### SHORT PROBLEM
Put every line of the data below into a Markdown table with two columns, "Row" for the row number and "Line" for the line itself, and leave out any blank lines.

### EXTRACTED MATERIAL
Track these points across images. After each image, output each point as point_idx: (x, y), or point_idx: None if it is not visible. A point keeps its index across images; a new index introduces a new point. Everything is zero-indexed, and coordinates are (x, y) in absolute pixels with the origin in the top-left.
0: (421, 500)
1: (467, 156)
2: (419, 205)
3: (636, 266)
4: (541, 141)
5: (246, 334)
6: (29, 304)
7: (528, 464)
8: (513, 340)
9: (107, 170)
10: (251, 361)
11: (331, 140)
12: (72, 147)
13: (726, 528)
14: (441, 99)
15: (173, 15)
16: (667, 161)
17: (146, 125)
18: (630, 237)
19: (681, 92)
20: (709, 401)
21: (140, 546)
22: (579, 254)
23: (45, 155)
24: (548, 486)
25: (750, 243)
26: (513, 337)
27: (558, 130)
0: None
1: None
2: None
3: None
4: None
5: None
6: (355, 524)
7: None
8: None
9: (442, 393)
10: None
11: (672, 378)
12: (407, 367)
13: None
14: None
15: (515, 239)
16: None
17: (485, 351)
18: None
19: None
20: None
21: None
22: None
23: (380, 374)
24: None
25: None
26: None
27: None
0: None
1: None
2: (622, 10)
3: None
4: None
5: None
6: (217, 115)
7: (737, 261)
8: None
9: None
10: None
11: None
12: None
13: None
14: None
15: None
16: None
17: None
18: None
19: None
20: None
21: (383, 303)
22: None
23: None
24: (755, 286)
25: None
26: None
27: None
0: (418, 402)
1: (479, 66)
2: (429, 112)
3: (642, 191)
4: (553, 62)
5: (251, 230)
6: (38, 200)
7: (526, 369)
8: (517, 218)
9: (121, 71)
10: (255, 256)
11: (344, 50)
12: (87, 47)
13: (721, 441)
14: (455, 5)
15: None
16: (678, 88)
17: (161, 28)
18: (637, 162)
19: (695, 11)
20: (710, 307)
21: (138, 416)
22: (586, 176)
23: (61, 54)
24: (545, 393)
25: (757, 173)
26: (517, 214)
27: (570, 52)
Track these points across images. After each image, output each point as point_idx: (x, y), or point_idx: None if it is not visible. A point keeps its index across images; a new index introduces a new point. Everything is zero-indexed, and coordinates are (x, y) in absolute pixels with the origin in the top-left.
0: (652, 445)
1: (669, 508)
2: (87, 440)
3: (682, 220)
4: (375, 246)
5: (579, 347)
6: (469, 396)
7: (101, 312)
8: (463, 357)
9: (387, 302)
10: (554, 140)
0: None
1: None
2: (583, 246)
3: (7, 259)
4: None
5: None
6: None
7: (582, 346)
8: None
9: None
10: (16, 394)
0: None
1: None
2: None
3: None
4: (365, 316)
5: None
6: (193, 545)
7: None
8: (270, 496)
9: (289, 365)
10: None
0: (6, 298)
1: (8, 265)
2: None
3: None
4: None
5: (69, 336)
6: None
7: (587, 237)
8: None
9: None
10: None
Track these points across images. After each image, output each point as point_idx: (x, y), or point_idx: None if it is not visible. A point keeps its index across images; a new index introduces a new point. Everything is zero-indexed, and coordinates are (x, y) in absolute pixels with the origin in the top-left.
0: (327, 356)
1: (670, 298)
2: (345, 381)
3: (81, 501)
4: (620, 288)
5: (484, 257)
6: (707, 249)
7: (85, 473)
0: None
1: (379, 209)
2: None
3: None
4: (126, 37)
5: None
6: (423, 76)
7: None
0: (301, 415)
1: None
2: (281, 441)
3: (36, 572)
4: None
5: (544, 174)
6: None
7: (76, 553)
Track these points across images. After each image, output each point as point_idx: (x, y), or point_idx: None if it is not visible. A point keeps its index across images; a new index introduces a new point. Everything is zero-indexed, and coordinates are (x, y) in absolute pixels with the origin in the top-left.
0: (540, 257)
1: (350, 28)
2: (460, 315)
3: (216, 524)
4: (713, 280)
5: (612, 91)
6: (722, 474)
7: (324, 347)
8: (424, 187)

### COMPLETED EXERCISE
| Row | Line |
|---|---|
| 1 | Track these points across images. After each image, output each point as point_idx: (x, y), or point_idx: None if it is not visible. A point keeps its index across images; a new index introduces a new point. Everything is zero-indexed, and coordinates are (x, y) in absolute pixels with the origin in the top-left. |
| 2 | 0: (421, 500) |
| 3 | 1: (467, 156) |
| 4 | 2: (419, 205) |
| 5 | 3: (636, 266) |
| 6 | 4: (541, 141) |
| 7 | 5: (246, 334) |
| 8 | 6: (29, 304) |
| 9 | 7: (528, 464) |
| 10 | 8: (513, 340) |
| 11 | 9: (107, 170) |
| 12 | 10: (251, 361) |
| 13 | 11: (331, 140) |
| 14 | 12: (72, 147) |
| 15 | 13: (726, 528) |
| 16 | 14: (441, 99) |
| 17 | 15: (173, 15) |
| 18 | 16: (667, 161) |
| 19 | 17: (146, 125) |
| 20 | 18: (630, 237) |
| 21 | 19: (681, 92) |
| 22 | 20: (709, 401) |
| 23 | 21: (140, 546) |
| 24 | 22: (579, 254) |
| 25 | 23: (45, 155) |
| 26 | 24: (548, 486) |
| 27 | 25: (750, 243) |
| 28 | 26: (513, 337) |
| 29 | 27: (558, 130) |
| 30 | 0: None |
| 31 | 1: None |
| 32 | 2: None |
| 33 | 3: None |
| 34 | 4: None |
| 35 | 5: None |
| 36 | 6: (355, 524) |
| 37 | 7: None |
| 38 | 8: None |
| 39 | 9: (442, 393) |
| 40 | 10: None |
| 41 | 11: (672, 378) |
| 42 | 12: (407, 367) |
| 43 | 13: None |
| 44 | 14: None |
| 45 | 15: (515, 239) |
| 46 | 16: None |
| 47 | 17: (485, 351) |
| 48 | 18: None |
| 49 | 19: None |
| 50 | 20: None |
| 51 | 21: None |
| 52 | 22: None |
| 53 | 23: (380, 374) |
| 54 | 24: None |
| 55 | 25: None |
| 56 | 26: None |
| 57 | 27: None |
| 58 | 0: None |
| 59 | 1: None |
| 60 | 2: (622, 10) |
| 61 | 3: None |
| 62 | 4: None |
| 63 | 5: None |
| 64 | 6: (217, 115) |
| 65 | 7: (737, 261) |
| 66 | 8: None |
| 67 | 9: None |
| 68 | 10: None |
| 69 | 11: None |
| 70 | 12: None |
| 71 | 13: None |
| 72 | 14: None |
| 73 | 15: None |
| 74 | 16: None |
| 75 | 17: None |
| 76 | 18: None |
| 77 | 19: None |
| 78 | 20: None |
| 79 | 21: (383, 303) |
| 80 | 22: None |
| 81 | 23: None |
| 82 | 24: (755, 286) |
| 83 | 25: None |
| 84 | 26: None |
| 85 | 27: None |
| 86 | 0: (418, 402) |
| 87 | 1: (479, 66) |
| 88 | 2: (429, 112) |
| 89 | 3: (642, 191) |
| 90 | 4: (553, 62) |
| 91 | 5: (251, 230) |
| 92 | 6: (38, 200) |
| 93 | 7: (526, 369) |
| 94 | 8: (517, 218) |
| 95 | 9: (121, 71) |
| 96 | 10: (255, 256) |
| 97 | 11: (344, 50) |
| 98 | 12: (87, 47) |
| 99 | 13: (721, 441) |
| 100 | 14: (455, 5) |
| 101 | 15: None |
| 102 | 16: (678, 88) |
| 103 | 17: (161, 28) |
| 104 | 18: (637, 162) |
| 105 | 19: (695, 11) |
| 106 | 20: (710, 307) |
| 107 | 21: (138, 416) |
| 108 | 22: (586, 176) |
| 109 | 23: (61, 54) |
| 110 | 24: (545, 393) |
| 111 | 25: (757, 173) |
| 112 | 26: (517, 214) |
| 113 | 27: (570, 52) |
| 114 | Track these points across images. After each image, output each point as point_idx: (x, y), or point_idx: None if it is not visible. A point keeps its index across images; a new index introduces a new point. Everything is zero-indexed, and coordinates are (x, y) in absolute pixels with the origin in the top-left. |
| 115 | 0: (652, 445) |
| 116 | 1: (669, 508) |
| 117 | 2: (87, 440) |
| 118 | 3: (682, 220) |
| 119 | 4: (375, 246) |
| 120 | 5: (579, 347) |
| 121 | 6: (469, 396) |
| 122 | 7: (101, 312) |
| 123 | 8: (463, 357) |
| 124 | 9: (387, 302) |
| 125 | 10: (554, 140) |
| 126 | 0: None |
| 127 | 1: None |
| 128 | 2: (583, 246) |
| 129 | 3: (7, 259) |
| 130 | 4: None |
| 131 | 5: None |
| 132 | 6: None |
| 133 | 7: (582, 346) |
| 134 | 8: None |
| 135 | 9: None |
| 136 | 10: (16, 394) |
| 137 | 0: None |
| 138 | 1: None |
| 139 | 2: None |
| 140 | 3: None |
| 141 | 4: (365, 316) |
| 142 | 5: None |
| 143 | 6: (193, 545) |
| 144 | 7: None |
| 145 | 8: (270, 496) |
| 146 | 9: (289, 365) |
| 147 | 10: None |
| 148 | 0: (6, 298) |
| 149 | 1: (8, 265) |
| 150 | 2: None |
| 151 | 3: None |
| 152 | 4: None |
| 153 | 5: (69, 336) |
| 154 | 6: None |
| 155 | 7: (587, 237) |
| 156 | 8: None |
| 157 | 9: None |
| 158 | 10: None |
| 159 | Track these points across images. After each image, output each point as point_idx: (x, y), or point_idx: None if it is not visible. A point keeps its index across images; a new index introduces a new point. Everything is zero-indexed, and coordinates are (x, y) in absolute pixels with the origin in the top-left. |
| 160 | 0: (327, 356) |
| 161 | 1: (670, 298) |
| 162 | 2: (345, 381) |
| 163 | 3: (81, 501) |
| 164 | 4: (620, 288) |
| 165 | 5: (484, 257) |
| 166 | 6: (707, 249) |
| 167 | 7: (85, 473) |
| 168 | 0: None |
| 169 | 1: (379, 209) |
| 170 | 2: None |
| 171 | 3: None |
| 172 | 4: (126, 37) |
| 173 | 5: None |
| 174 | 6: (423, 76) |
| 175 | 7: None |
| 176 | 0: (301, 415) |
| 177 | 1: None |
| 178 | 2: (281, 441) |
| 179 | 3: (36, 572) |
| 180 | 4: None |
| 181 | 5: (544, 174) |
| 182 | 6: None |
| 183 | 7: (76, 553) |
| 184 | Track these points across images. After each image, output each point as point_idx: (x, y), or point_idx: None if it is not visible. A point keeps its index across images; a new index introduces a new point. Everything is zero-indexed, and coordinates are (x, y) in absolute pixels with the origin in the top-left. |
| 185 | 0: (540, 257) |
| 186 | 1: (350, 28) |
| 187 | 2: (460, 315) |
| 188 | 3: (216, 524) |
| 189 | 4: (713, 280) |
| 190 | 5: (612, 91) |
| 191 | 6: (722, 474) |
| 192 | 7: (324, 347) |
| 193 | 8: (424, 187) |